Chief Executive of SolarZero, Matt Ward said: “When key players are saying that coal and gas are our only options to cope with the impending grid emergencies as we go into winter, our response this morning is proof that there’s another solution.”

Ward added that their network could be potentially increased ten-fold over the subsequent few years and could help manage New Zealand’s peak demand.

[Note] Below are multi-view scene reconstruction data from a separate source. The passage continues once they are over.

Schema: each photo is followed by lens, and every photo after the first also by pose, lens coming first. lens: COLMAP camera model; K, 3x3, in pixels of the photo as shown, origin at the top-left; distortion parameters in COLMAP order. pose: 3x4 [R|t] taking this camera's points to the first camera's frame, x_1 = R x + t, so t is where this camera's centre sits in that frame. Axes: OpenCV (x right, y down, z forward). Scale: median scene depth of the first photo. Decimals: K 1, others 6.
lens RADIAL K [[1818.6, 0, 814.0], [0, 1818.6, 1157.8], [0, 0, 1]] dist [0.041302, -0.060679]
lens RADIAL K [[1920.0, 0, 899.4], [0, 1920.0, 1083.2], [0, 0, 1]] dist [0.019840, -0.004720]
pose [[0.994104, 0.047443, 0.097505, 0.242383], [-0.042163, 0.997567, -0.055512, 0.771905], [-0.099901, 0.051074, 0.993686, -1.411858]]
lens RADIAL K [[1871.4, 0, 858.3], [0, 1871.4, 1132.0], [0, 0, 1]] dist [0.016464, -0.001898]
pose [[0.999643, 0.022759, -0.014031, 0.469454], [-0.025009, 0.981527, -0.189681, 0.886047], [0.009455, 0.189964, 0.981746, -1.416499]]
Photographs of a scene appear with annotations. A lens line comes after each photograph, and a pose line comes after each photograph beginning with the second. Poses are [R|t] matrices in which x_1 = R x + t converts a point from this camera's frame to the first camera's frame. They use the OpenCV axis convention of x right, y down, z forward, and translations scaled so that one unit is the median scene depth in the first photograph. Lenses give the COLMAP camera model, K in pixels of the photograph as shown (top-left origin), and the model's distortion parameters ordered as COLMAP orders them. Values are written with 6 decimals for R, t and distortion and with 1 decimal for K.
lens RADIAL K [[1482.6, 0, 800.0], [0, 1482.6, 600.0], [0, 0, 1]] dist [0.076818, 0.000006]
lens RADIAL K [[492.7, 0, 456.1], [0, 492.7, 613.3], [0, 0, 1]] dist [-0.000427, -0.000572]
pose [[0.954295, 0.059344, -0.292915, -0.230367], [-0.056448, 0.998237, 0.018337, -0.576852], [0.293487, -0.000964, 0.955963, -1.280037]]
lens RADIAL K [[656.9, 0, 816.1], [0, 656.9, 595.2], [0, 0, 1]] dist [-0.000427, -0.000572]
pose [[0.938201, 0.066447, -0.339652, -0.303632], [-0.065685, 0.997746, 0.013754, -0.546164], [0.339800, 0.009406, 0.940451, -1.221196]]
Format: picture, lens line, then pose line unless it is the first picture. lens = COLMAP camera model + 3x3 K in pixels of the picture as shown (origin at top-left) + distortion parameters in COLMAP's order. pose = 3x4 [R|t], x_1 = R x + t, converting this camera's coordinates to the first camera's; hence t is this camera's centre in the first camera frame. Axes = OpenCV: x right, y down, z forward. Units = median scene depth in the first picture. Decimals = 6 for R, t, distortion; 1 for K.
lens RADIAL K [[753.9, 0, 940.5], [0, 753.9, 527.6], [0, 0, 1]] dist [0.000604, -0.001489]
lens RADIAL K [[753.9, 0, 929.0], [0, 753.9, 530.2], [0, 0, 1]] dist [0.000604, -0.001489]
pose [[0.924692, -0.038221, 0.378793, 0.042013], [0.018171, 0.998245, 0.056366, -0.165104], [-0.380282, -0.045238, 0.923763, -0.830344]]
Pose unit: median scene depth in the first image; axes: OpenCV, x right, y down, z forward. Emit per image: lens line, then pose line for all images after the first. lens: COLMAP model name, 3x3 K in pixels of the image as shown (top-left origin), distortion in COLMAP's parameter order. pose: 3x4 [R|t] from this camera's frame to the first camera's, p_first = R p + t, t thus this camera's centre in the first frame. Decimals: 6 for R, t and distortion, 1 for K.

This would be possible if market mechanisms and regulations were adjusted to reflect this. “Transpower and industry leaders have been advocating for a market to be created for peak demand events like today for many years, yet New Zealand still doesn’t have one,” Ward elaborated.

SolarZero’s response to this morning’s energy shortage demonstrated that its customers could retain their household comforts and heaters, lower their energy bills, support their community with its solar and battery systems, and help maintain national power.

Ward stated, “We stepped up today to do our part in averting a crisis and remind the government what solar and battery technology is capable of. We are sending a positive message to the government: we don’t need a dollar of subsidy or special dispensation.”

He went on to underline how current technology can address contemporary energy issues, provided market mechanisms are modernised to reflect existing tools. “The future is already here. We don’t have to keep relying on old technology, like coal and gas, forever,” concluded Ward.

Established in 2008 by Andy Booth, SolarZero has evolved to become one of New Zealands leading solar energy business with offices in Christchurch, Nelson and Auckland.